Closure of the California Rehabilitation Center in Riverside County in 2026 will save $150 million annually for the state, but will displace over 1,200 employees.
Some city officials celebrate the announcement, hoping that closing the prison in Norco, California, will restore the property to its former glory, once a luxurious resort location, according to a Press-Enterprise article.
The California Correctional Peace Officers Association has a different take on the notice and alleges the closure will have serious and disruptive consequences.
“It affects not only…officers and their families but also the broader Riverside County community, which has relied on the stability of these jobs for decades,” CCPOA spokesman Nathan Ballard wrote.
Ballard added that the results of this closure should not go unnoticed and will force transfers, fracture families, and, in many cases, end some notable public safety careers.
Brian Charest, Phil Peng, and Tina Ogata are outside volunteers who helped establish the Born to Run Running Club for residents in the Norco facility in 2024.

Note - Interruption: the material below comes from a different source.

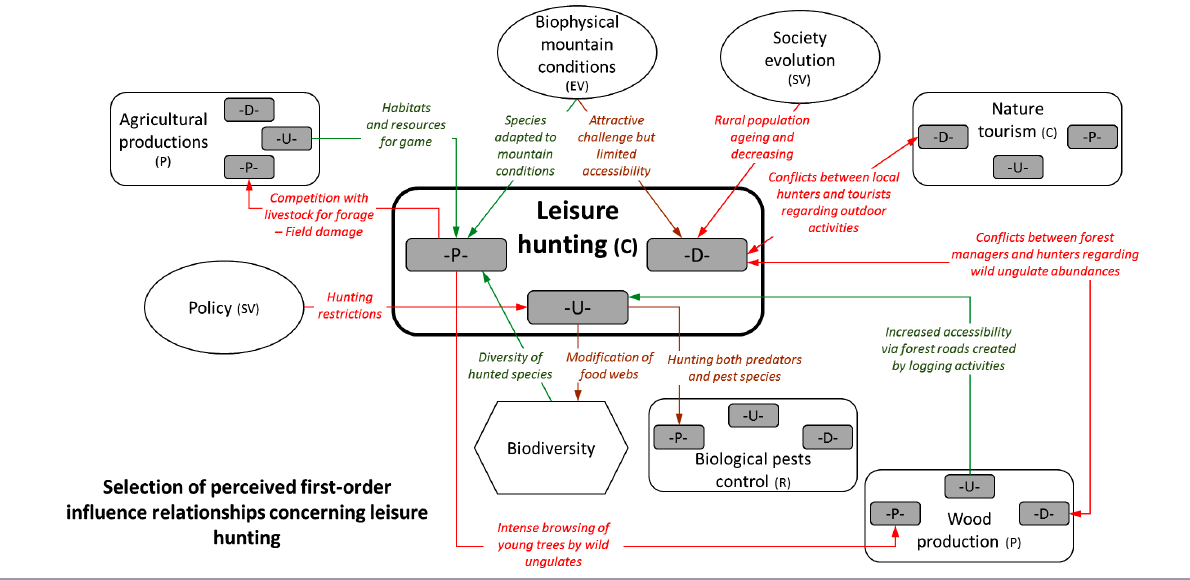
Fig. 5 . Example of an influence network centered around leisure hunting, as discussed by stakeholders during the consultative process. This network is built from a selection of first-order relations related to the leisure hunting ecosystem service (ES; Appendix 2). Influences concern all variable categories: provisioning ES (P), cultural ES (C), regulating ES (R), biodiversity, social variables (SV), and ecological variables (EV). Green arrows represent a positive influence or a synergy, red arrows a negative influence or an antagonism, and orange arrows describe influences with either positive and negative aspects, or varying ones.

According to Peng, a retired Los Angeles Court commissioner, they teach more than fitness and nutrition in the program; they also focus on the power that results when an individual develops a growth mindset.
Charest, a professor at the University of Redlands, said the closure will have a direct impact on the CRC community who worked hard to establish a positive rehabilitative program.
“Running can be a vehicle for all kinds of change within a person, both physical and mental,” Charest said.
Volunteer Ogata said closing the prison will hinder residents from learning valuable life skills to make a successful transition back into society.
“Each week participants spend one hour in the classroom before spending one hour out on the track,” Ogata said.
Peng said the membership of the club has doubled since its inaugural event, thanks to the support of the Norco Community Resource Management team and residents.
California Department of Corrections and Rehabilitation officials stated that they are making every effort to mitigate the impact on volunteers, staff, and the population throughout the prison’s inactivation process.
“The state will provide support to the affected local community and workforce with an economic resiliency plan,” CDCR noted.
California state prisons house around 91,000 inmates in 31 prisons this year, a 47% drop in population from a 2006 count of 173,000. This is the lowest level since the late 1980s, noted the article.
In 2012, a court-appointed receiver looking at CRC’s health care estimated a cost of $1.4 billion to repair the buildings at CRC. The 2012-2013 state budget then proposed to close the prison by 2016.
In 2015, Sen. Loni Hancock, D-Oakland, informed CDCR that CRC was full of rats and cockroaches and was missing floor tiles. More than a decade later, the prison’s closure plan will finally come to fruition in 2026.
According to Press-Enterprise, this property has a fascinating history that dates back to the grand opening of a luxury hotel in 1928.
The establishment provided hot mineral baths and an 18-hole golf course to guests that included Buster Keaton, Babe Ruth, Will Rogers, Charlie Chaplin, and Clark Gable. Amelia Earhart also used the hotel’s private airstrip to practice takeoffs and landings.
President Franklin D. Roosevelt converted the one-time resort into a Navy hospital in 1941, according to the CDCR website.
The hospital became CRC when it was donated to the state and turned into a drug rehabilitation center. In 1957, prisoners moved in alongside patients.
Riverside County Sheriff Chad Bianco said he is not a fan of the CRC closure and sent a statement from his gubernatorial campaign.
“Gavin Newsom’s soft-on-crime policies continue to put criminals ahead of victims. Shutting down another state prison…isn’t reform, it’s reckless,” noted Bianco.